The modern workforce has a multitude of business communication and collaboration tools at its disposal, but many of these key tools still tend to exist independently of each other. IP-based unified communications (UC) systems unite telephony, email, voicemail, messaging, mobility, conferencing and more into a single, coherent communications solution.
Although UC systems have been around for nearly 10 years, adoption rates have never really met expectations. A 2013 survey by the IT education company Webtorials found that only 21 percent of companies had fully adopted unified communications.
Sticker shock has been one obstacle to UC adoption. As with any shift to new technology, there can be significant upfront costs involved in the move to an IP-based communication infrastructure. However, organizations must be careful that their focus on price does not make them blind to value. In a benchmarking study of the total cost of ownership (TCO) for unified communications, Aberdeen Group analysts found that buyers typically place too much emphasis on upfront cost when evaluating UC systems and vendors.

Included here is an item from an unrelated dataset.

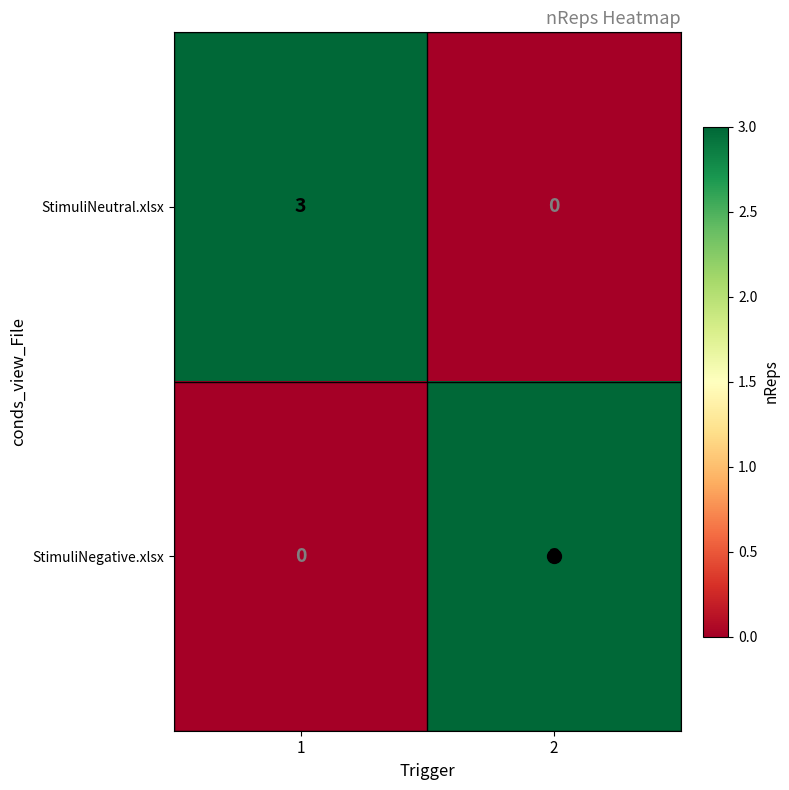

Rank the categories by StimuliNegative.xlsx value from lowest to highest.

1, 2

“Whether organizations are making their first move to an IP phone system or upgrading to a fully integrated UC platform, they will need to make investments in hardware, software and implementation services,” said Krystal Triumph, IT & Telecom Advisor, Atlantic-IT.net. “We can help them evaluate the long-term costs and benefits of the solution so that they can make a more-informed decision.”
The Big Picture
While procurement and implementation costs certainly need to factor into the equation, this approach fails to take into account potential long-term operational, maintenance and network savings that can easily offset upfront costs. Aberdeen recommends a more thorough analysis of TCO metrics to establish a clear cost structure.
“Total cost of ownership represents a holistic measure of the complete financial impact associated with the unified communications purchase decision and should be the most important issue for any IT financial stakeholder purchasing a new system,” said Hyoun Park, Aberdeen research analyst. “To uphold corporate fiscal and governance responsibilities, decision-makers must fully examine all significant upfront and recurring costs to identify the UC solution offering the greatest value throughout the entire lifespan of the solution.”
Even if the goal is to simply reduce communications costs, organizations must consider all factors that impact TCO. To build an accurate TCO calculation, it’s important to look beyond the sales proposal in order to balance the short-term costs with long-term operational savings.
Factors to Consider
The 2013 Nemertes Research benchmarking study of IP telephony TCO separates cost data into three categories:
- Capital: Includes servers and other data center hardware, software licenses, and desk phones or other endpoint devices.
- Implementation: Includes internal staff time and third-party systems integrators and consultants.
- Operational: Includes staff time, training and certification plus maintenance contracts and third-party support.
The Nemertes study suggests that product and implementation costs are fairly consistent, while operational costs can vary significantly from vendor to vendor. Buyers need to evaluate real-world data related to implementation and operations costs to calculate TCO. For example, a hybrid system with inexpensive digital phones might reduce upfront costs but could wind up limiting access to the full range of UC solutions and benefits.
“Even basic UC systems should provide voicemail, email, unified messaging, and web and audio conferencing,” Triumph said. “But it often makes sense to invest in emerging components that may well be mission-critical in the near future. These elements include a robust mobile client, enterprise-grade videoconferencing, document-based collaboration and social media integration.”
Complexity is another important TCO consideration. Mobility, collaboration and videoconferencing applications have greater network overhead than apps such as email and instant messaging.
“We always recommend a network readiness assessment as part of our evaluation,” said Triumph. “Implementing an IP phone system may require upgrades to improve bandwidth and server resources. A poor network design could negate many of the benefits an organization expects to realize from UC.”
The Value Proposition
While a host of factors can impact the cost of a UC deployment, organizations must also have a good understanding of the potential value. Long-distance savings has always been one of the chief selling points of IP communications, and while that can be significant in some organizations, it isn’t the only way IP telephony and UC deliver value. An IP-based system with centralized call control can also reduce maintenance and staffing costs.
Improvements in processes and productivity may be harder to quantify but are significant nonetheless. A recent survey sponsored by Sonus Networks attempted to identify those savings. Technology decision-makers at 267 large enterprise organizations responded that a fully functional UC infrastructure could improve productivity of selected tasks by 23 percent. By recovering 1.21 hours per employee per day, the average savings is roughly $13,000 per year per knowledge worker employee.
“Our communication modes have been discrete for too long, and the opportunity to bring them together to drive personal productivity is immense,” said Wes Durow, Sonus marketing VP.
Businesses today require multiple communications technologies to operate effectively. VoIP-based unified communications systems can integrate, coordinate and manage those technologies for maximum benefit. With so much at stake, those considering a UC system should avoid the temptation to make a decision based solely on upfront costs. By looking at the big picture and analyzing long-term operational costs, organizations will be able to calculate TCO and make the smartest possible decision.